Information shown:
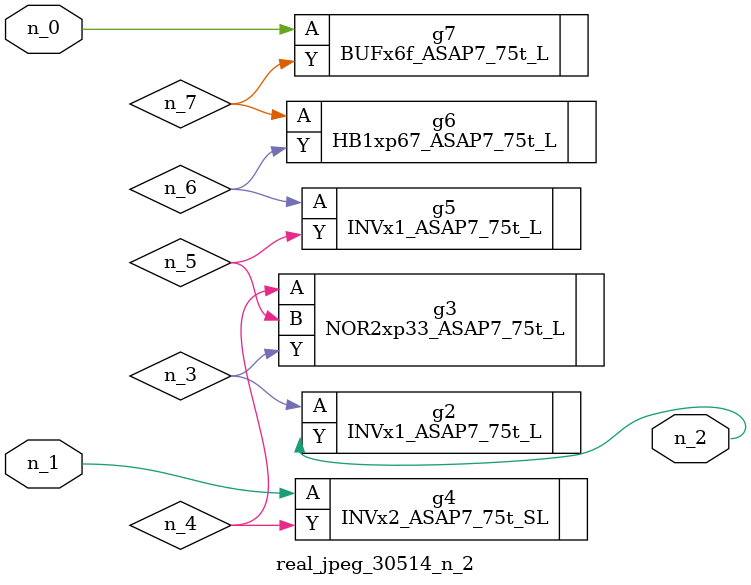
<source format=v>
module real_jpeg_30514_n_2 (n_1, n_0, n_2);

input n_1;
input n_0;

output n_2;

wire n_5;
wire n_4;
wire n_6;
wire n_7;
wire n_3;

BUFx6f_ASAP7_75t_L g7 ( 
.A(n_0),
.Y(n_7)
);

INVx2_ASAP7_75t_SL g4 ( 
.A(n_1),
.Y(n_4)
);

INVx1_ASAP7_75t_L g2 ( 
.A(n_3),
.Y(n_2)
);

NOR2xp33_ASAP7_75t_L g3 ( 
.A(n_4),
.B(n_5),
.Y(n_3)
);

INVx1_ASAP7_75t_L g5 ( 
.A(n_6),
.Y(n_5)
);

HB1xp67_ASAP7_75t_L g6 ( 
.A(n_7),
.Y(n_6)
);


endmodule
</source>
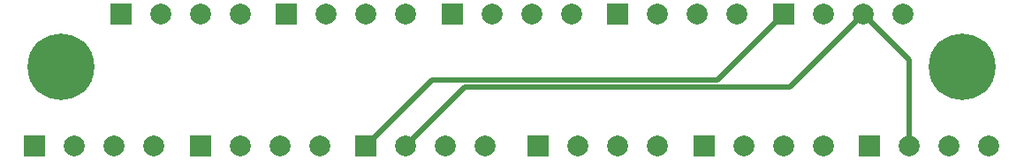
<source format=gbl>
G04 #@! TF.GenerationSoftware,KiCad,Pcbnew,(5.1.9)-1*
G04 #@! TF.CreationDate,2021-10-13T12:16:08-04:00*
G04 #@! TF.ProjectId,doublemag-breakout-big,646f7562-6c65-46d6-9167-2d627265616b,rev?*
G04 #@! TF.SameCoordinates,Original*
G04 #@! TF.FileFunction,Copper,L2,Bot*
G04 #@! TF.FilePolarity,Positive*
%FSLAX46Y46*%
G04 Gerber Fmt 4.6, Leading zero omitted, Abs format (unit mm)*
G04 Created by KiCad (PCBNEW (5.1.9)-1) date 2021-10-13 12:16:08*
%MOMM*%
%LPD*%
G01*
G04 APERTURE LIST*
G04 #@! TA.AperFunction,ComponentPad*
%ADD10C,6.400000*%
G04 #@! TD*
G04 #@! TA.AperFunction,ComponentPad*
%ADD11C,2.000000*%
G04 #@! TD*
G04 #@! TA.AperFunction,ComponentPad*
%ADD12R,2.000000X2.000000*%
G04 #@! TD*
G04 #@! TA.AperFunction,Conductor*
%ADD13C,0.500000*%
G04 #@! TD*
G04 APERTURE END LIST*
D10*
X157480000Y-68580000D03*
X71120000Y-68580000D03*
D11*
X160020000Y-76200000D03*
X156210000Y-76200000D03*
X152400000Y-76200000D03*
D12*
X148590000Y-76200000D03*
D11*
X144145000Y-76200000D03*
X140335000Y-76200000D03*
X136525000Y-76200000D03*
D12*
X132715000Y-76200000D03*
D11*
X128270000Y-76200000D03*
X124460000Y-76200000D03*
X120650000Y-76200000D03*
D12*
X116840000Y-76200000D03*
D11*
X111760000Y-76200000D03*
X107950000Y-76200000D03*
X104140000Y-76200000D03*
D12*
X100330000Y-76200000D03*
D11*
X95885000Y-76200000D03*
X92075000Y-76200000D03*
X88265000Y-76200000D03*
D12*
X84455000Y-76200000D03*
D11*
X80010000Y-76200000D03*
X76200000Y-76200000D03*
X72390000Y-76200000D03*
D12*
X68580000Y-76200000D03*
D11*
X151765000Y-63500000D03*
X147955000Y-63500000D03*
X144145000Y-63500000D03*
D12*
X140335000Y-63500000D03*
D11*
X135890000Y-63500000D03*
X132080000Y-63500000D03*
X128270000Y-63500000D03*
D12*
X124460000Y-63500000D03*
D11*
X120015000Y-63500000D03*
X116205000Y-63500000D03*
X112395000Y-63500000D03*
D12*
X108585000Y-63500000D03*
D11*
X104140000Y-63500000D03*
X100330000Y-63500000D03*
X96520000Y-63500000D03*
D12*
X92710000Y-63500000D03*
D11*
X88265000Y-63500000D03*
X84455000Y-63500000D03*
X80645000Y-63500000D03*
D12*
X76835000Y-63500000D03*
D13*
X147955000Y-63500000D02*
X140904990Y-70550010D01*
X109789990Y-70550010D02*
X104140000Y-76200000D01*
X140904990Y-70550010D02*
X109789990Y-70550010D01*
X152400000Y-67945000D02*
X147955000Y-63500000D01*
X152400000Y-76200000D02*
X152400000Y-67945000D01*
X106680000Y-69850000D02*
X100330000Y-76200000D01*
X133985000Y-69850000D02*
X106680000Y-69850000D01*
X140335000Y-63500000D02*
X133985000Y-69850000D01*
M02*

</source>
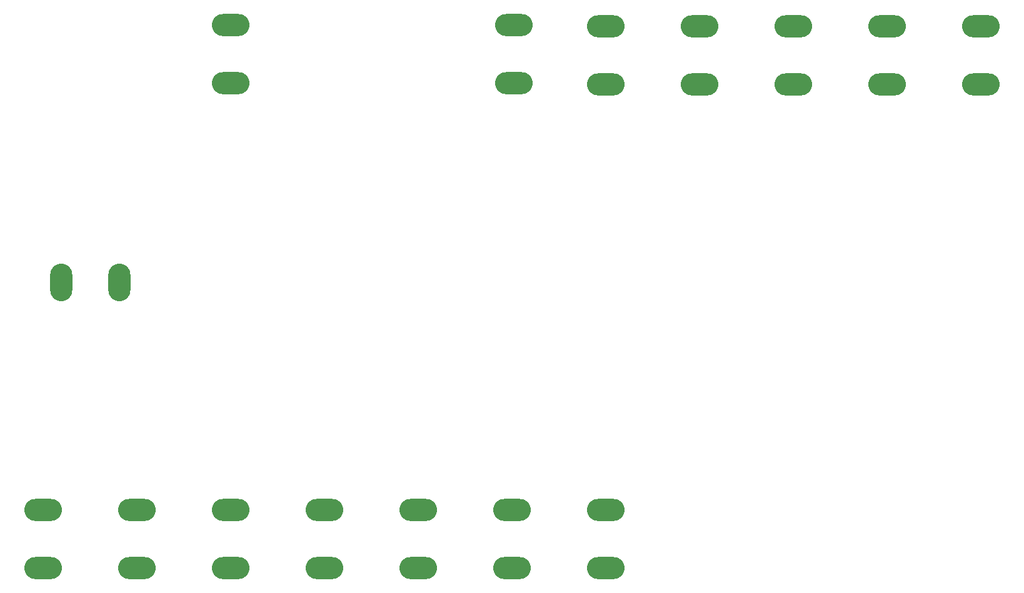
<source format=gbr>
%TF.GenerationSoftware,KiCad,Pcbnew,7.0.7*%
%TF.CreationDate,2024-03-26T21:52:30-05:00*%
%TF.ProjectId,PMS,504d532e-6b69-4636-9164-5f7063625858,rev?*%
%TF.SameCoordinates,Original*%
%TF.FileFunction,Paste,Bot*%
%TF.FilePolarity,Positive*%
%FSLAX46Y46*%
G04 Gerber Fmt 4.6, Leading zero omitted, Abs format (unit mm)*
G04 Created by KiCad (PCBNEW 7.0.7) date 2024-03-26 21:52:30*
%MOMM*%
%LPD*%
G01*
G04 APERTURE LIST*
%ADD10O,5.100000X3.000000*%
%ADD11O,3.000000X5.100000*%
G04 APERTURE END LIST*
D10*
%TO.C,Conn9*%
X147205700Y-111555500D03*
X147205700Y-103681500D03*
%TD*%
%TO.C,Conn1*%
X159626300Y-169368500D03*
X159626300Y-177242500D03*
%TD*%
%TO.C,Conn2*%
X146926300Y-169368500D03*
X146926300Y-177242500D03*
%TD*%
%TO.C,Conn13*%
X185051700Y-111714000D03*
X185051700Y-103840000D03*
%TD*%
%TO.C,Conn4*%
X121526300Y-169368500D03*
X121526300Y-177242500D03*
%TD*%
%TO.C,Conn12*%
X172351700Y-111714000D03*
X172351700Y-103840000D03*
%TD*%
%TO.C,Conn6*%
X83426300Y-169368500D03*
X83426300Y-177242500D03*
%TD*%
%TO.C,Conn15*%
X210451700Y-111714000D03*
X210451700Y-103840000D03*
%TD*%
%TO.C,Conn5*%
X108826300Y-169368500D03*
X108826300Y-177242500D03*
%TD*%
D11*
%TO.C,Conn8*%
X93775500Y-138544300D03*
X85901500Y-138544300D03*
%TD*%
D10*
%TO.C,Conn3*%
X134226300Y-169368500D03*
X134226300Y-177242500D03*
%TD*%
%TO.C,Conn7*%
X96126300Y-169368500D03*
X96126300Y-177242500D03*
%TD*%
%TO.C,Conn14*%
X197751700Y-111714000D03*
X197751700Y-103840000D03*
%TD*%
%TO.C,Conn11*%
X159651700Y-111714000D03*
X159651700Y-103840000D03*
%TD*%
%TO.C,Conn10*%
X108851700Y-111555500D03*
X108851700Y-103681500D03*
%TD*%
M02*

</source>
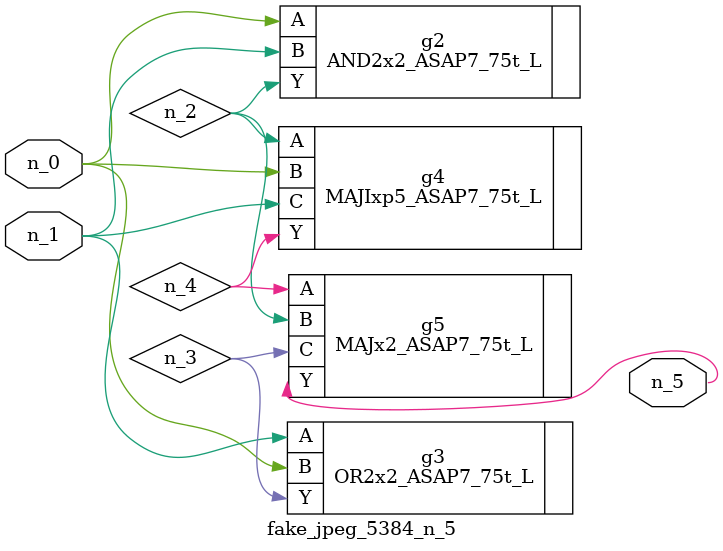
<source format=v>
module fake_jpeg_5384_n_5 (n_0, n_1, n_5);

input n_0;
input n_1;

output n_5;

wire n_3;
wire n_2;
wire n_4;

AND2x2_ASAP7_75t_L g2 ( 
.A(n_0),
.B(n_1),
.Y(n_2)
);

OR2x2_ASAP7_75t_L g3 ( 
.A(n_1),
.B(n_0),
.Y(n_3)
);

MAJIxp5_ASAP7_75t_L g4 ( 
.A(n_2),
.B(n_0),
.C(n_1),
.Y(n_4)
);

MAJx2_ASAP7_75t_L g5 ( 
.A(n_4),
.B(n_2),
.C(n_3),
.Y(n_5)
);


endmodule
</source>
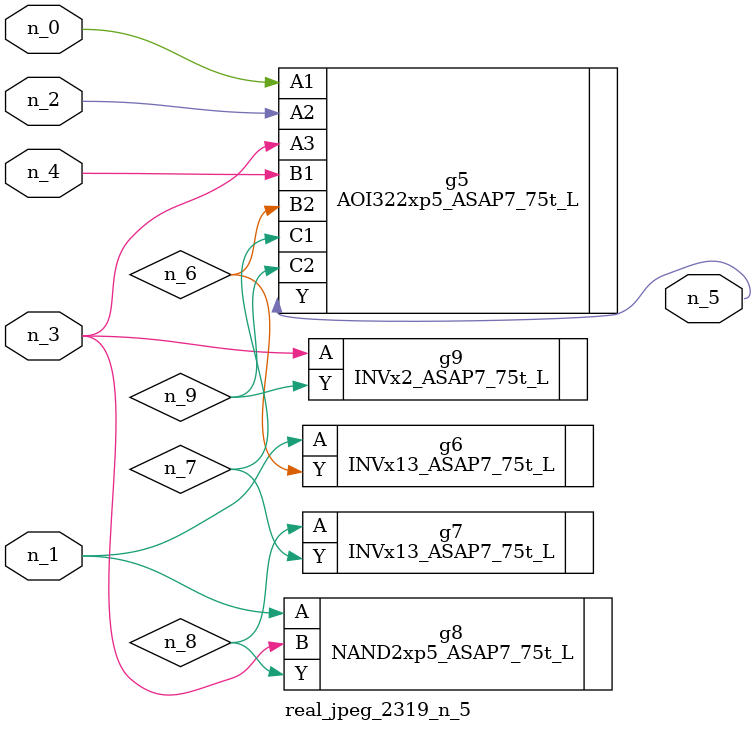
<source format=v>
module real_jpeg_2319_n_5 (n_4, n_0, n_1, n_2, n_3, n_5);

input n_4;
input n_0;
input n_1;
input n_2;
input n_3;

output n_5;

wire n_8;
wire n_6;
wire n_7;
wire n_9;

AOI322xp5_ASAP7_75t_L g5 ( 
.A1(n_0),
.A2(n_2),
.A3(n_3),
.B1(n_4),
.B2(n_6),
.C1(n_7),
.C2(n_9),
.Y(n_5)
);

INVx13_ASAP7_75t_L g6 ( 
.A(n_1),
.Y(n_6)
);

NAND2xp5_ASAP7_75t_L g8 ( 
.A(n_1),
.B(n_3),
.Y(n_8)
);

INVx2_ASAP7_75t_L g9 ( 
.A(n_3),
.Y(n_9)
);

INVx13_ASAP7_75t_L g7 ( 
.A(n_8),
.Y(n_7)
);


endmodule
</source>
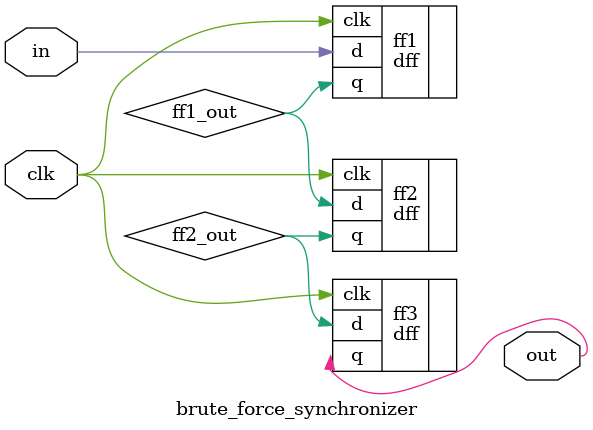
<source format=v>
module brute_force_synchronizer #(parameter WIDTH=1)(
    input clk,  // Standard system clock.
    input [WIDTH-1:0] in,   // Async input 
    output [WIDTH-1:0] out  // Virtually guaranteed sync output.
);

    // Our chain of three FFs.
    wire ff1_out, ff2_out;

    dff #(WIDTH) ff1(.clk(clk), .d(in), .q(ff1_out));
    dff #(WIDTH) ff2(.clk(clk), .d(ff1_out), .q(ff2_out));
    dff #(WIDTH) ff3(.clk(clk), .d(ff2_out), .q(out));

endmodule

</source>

What to work on: Reproduce exactly the lines of the entries above from the first through the line with "G04 #@! TF.CreationDate,2021-10-13T12:16:08-04:00*", both included; pictures should not be reproduced.

Response below:
<source format=v>
module real_jpeg_30514_n_2 (n_1, n_0, n_2);

input n_1;
input n_0;

output n_2;

wire n_5;
wire n_4;
wire n_6;
wire n_7;
wire n_3;

BUFx6f_ASAP7_75t_L g7 ( 
.A(n_0),
.Y(n_7)
);

INVx2_ASAP7_75t_SL g4 ( 
.A(n_1),
.Y(n_4)
);

INVx1_ASAP7_75t_L g2 ( 
.A(n_3),
.Y(n_2)
);

NOR2xp33_ASAP7_75t_L g3 ( 
.A(n_4),
.B(n_5),
.Y(n_3)
);

INVx1_ASAP7_75t_L g5 ( 
.A(n_6),
.Y(n_5)
);

HB1xp67_ASAP7_75t_L g6 ( 
.A(n_7),
.Y(n_6)
);


endmodule
</source>
<source format=gbl>
G04 #@! TF.GenerationSoftware,KiCad,Pcbnew,(5.1.9)-1*
G04 #@! TF.CreationDate,2021-10-13T12:16:08-04:00*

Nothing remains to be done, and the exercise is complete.